══ Data records
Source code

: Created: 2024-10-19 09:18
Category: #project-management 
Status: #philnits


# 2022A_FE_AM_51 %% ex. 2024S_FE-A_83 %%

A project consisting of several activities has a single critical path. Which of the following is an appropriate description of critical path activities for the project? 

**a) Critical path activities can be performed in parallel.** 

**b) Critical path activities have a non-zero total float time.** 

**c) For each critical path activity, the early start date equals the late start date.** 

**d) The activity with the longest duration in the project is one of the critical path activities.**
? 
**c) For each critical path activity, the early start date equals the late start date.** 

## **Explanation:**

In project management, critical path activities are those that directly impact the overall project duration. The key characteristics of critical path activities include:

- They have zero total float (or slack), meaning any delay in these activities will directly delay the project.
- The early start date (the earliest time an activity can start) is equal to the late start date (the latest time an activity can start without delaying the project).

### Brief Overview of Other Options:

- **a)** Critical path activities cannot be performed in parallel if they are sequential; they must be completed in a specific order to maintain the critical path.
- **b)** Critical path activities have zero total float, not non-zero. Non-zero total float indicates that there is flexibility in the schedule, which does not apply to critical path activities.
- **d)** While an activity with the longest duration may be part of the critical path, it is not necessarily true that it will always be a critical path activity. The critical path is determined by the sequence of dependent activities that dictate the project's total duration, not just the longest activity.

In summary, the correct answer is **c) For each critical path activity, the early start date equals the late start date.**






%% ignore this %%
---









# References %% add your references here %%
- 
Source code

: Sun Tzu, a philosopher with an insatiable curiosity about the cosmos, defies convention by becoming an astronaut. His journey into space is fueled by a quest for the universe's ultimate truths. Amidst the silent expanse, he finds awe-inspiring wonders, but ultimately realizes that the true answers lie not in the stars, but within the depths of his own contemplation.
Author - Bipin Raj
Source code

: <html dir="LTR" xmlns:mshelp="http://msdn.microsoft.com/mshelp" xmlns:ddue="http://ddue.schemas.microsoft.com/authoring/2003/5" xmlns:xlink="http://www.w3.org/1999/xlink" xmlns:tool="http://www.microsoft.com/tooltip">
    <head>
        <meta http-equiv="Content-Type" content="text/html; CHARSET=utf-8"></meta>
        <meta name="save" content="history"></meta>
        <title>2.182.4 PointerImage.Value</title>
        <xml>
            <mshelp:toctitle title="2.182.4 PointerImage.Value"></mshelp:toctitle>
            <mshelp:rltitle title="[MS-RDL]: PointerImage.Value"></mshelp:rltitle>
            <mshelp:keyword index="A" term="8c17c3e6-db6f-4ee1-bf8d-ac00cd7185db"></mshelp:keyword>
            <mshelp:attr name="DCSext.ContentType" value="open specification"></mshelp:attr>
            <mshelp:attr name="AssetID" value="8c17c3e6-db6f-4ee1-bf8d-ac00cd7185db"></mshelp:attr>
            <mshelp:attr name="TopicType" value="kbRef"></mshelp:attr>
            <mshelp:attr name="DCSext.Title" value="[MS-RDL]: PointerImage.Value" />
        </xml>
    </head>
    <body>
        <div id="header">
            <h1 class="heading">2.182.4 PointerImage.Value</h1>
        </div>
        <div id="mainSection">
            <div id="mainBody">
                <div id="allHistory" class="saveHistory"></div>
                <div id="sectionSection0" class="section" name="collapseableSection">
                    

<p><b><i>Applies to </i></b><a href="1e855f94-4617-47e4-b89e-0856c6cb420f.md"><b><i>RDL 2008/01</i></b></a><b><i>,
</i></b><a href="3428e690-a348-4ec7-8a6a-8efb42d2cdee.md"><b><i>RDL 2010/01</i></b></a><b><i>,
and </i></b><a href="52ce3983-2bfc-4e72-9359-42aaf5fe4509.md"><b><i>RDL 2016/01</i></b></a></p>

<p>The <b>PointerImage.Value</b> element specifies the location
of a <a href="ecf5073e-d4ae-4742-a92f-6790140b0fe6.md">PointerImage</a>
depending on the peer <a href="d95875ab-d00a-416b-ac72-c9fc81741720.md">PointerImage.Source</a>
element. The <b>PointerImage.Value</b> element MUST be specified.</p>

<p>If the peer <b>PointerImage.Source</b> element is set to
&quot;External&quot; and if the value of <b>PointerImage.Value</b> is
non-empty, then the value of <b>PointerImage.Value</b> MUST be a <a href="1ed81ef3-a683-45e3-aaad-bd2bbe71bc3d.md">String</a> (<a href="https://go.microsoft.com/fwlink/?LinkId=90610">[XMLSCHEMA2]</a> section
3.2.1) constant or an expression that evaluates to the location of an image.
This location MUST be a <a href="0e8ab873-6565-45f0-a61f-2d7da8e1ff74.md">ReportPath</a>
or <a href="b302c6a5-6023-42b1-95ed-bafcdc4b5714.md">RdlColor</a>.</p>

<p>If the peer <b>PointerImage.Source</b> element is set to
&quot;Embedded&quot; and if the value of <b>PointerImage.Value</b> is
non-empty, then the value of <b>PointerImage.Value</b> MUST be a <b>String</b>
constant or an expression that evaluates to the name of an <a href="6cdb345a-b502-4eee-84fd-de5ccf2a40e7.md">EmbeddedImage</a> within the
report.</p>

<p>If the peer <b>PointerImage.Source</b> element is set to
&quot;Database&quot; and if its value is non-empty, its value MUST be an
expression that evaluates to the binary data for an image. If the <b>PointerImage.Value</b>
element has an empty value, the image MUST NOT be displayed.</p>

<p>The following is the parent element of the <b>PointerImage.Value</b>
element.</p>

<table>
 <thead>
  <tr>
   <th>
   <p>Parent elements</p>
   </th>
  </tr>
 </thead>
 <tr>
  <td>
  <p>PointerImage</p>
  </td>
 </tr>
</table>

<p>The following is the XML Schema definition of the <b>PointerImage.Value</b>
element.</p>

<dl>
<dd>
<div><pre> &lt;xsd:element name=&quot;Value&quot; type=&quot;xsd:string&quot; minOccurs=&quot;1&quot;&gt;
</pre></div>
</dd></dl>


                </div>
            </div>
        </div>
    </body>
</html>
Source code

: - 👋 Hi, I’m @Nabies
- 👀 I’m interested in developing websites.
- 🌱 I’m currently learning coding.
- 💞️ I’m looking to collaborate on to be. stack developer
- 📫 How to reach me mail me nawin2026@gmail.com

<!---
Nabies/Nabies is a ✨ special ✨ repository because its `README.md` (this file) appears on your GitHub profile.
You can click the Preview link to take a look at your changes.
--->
════
== Exercise instructions ==
Line by line, write out the records above exactly.

== Answer to this exercise ==
Source code

: Created: 2024-10-19 09:18
Category: #project-management 
Status: #philnits


# 2022A_FE_AM_51 %% ex. 2024S_FE-A_83 %%

A project consisting of several activities has a single critical path. Which of the following is an appropriate description of critical path activities for the project? 

**a) Critical path activities can be performed in parallel.** 

**b) Critical path activities have a non-zero total float time.** 

**c) For each critical path activity, the early start date equals the late start date.** 

**d) The activity with the longest duration in the project is one of the critical path activities.**
? 
**c) For each critical path activity, the early start date equals the late start date.** 

## **Explanation:**

In project management, critical path activities are those that directly impact the overall project duration. The key characteristics of critical path activities include:

- They have zero total float (or slack), meaning any delay in these activities will directly delay the project.
- The early start date (the earliest time an activity can start) is equal to the late start date (the latest time an activity can start without delaying the project).

### Brief Overview of Other Options:

- **a)** Critical path activities cannot be performed in parallel if they are sequential; they must be completed in a specific order to maintain the critical path.
- **b)** Critical path activities have zero total float, not non-zero. Non-zero total float indicates that there is flexibility in the schedule, which does not apply to critical path activities.
- **d)** While an activity with the longest duration may be part of the critical path, it is not necessarily true that it will always be a critical path activity. The critical path is determined by the sequence of dependent activities that dictate the project's total duration, not just the longest activity.

In summary, the correct answer is **c) For each critical path activity, the early start date equals the late start date.**






%% ignore this %%
---









# References %% add your references here %%
- 
Source code

: Sun Tzu, a philosopher with an insatiable curiosity about the cosmos, defies convention by becoming an astronaut. His journey into space is fueled by a quest for the universe's ultimate truths. Amidst the silent expanse, he finds awe-inspiring wonders, but ultimately realizes that the true answers lie not in the stars, but within the depths of his own contemplation.
Author - Bipin Raj
Source code

: <html dir="LTR" xmlns:mshelp="http://msdn.microsoft.com/mshelp" xmlns:ddue="http://ddue.schemas.microsoft.com/authoring/2003/5" xmlns:xlink="http://www.w3.org/1999/xlink" xmlns:tool="http://www.microsoft.com/tooltip">
    <head>
        <meta http-equiv="Content-Type" content="text/html; CHARSET=utf-8"></meta>
        <meta name="save" content="history"></meta>
        <title>2.182.4 PointerImage.Value</title>
        <xml>
            <mshelp:toctitle title="2.182.4 PointerImage.Value"></mshelp:toctitle>
            <mshelp:rltitle title="[MS-RDL]: PointerImage.Value"></mshelp:rltitle>
            <mshelp:keyword index="A" term="8c17c3e6-db6f-4ee1-bf8d-ac00cd7185db"></mshelp:keyword>
            <mshelp:attr name="DCSext.ContentType" value="open specification"></mshelp:attr>
            <mshelp:attr name="AssetID" value="8c17c3e6-db6f-4ee1-bf8d-ac00cd7185db"></mshelp:attr>
            <mshelp:attr name="TopicType" value="kbRef"></mshelp:attr>
            <mshelp:attr name="DCSext.Title" value="[MS-RDL]: PointerImage.Value" />
        </xml>
    </head>
    <body>
        <div id="header">
            <h1 class="heading">2.182.4 PointerImage.Value</h1>
        </div>
        <div id="mainSection">
            <div id="mainBody">
                <div id="allHistory" class="saveHistory"></div>
                <div id="sectionSection0" class="section" name="collapseableSection">
                    

<p><b><i>Applies to </i></b><a href="1e855f94-4617-47e4-b89e-0856c6cb420f.md"><b><i>RDL 2008/01</i></b></a><b><i>,
</i></b><a href="3428e690-a348-4ec7-8a6a-8efb42d2cdee.md"><b><i>RDL 2010/01</i></b></a><b><i>,
and </i></b><a href="52ce3983-2bfc-4e72-9359-42aaf5fe4509.md"><b><i>RDL 2016/01</i></b></a></p>

<p>The <b>PointerImage.Value</b> element specifies the location
of a <a href="ecf5073e-d4ae-4742-a92f-6790140b0fe6.md">PointerImage</a>
depending on the peer <a href="d95875ab-d00a-416b-ac72-c9fc81741720.md">PointerImage.Source</a>
element. The <b>PointerImage.Value</b> element MUST be specified.</p>

<p>If the peer <b>PointerImage.Source</b> element is set to
&quot;External&quot; and if the value of <b>PointerImage.Value</b> is
non-empty, then the value of <b>PointerImage.Value</b> MUST be a <a href="1ed81ef3-a683-45e3-aaad-bd2bbe71bc3d.md">String</a> (<a href="https://go.microsoft.com/fwlink/?LinkId=90610">[XMLSCHEMA2]</a> section
3.2.1) constant or an expression that evaluates to the location of an image.
This location MUST be a <a href="0e8ab873-6565-45f0-a61f-2d7da8e1ff74.md">ReportPath</a>
or <a href="b302c6a5-6023-42b1-95ed-bafcdc4b5714.md">RdlColor</a>.</p>

<p>If the peer <b>PointerImage.Source</b> element is set to
&quot;Embedded&quot; and if the value of <b>PointerImage.Value</b> is
non-empty, then the value of <b>PointerImage.Value</b> MUST be a <b>String</b>
constant or an expression that evaluates to the name of an <a href="6cdb345a-b502-4eee-84fd-de5ccf2a40e7.md">EmbeddedImage</a> within the
report.</p>

<p>If the peer <b>PointerImage.Source</b> element is set to
&quot;Database&quot; and if its value is non-empty, its value MUST be an
expression that evaluates to the binary data for an image. If the <b>PointerImage.Value</b>
element has an empty value, the image MUST NOT be displayed.</p>

<p>The following is the parent element of the <b>PointerImage.Value</b>
element.</p>

<table>
 <thead>
  <tr>
   <th>
   <p>Parent elements</p>
   </th>
  </tr>
 </thead>
 <tr>
  <td>
  <p>PointerImage</p>
  </td>
 </tr>
</table>

<p>The following is the XML Schema definition of the <b>PointerImage.Value</b>
element.</p>

<dl>
<dd>
<div><pre> &lt;xsd:element name=&quot;Value&quot; type=&quot;xsd:string&quot; minOccurs=&quot;1&quot;&gt;
</pre></div>
</dd></dl>


                </div>
            </div>
        </div>
    </body>
</html>
Source code

: - 👋 Hi, I’m @Nabies
- 👀 I’m interested in developing websites.
- 🌱 I’m currently learning coding.
- 💞️ I’m looking to collaborate on to be. stack developer
- 📫 How to reach me mail me nawin2026@gmail.com

<!---
Nabies/Nabies is a ✨ special ✨ repository because its `README.md` (this file) appears on your GitHub profile.
You can click the Preview link to take a look at your changes.
--->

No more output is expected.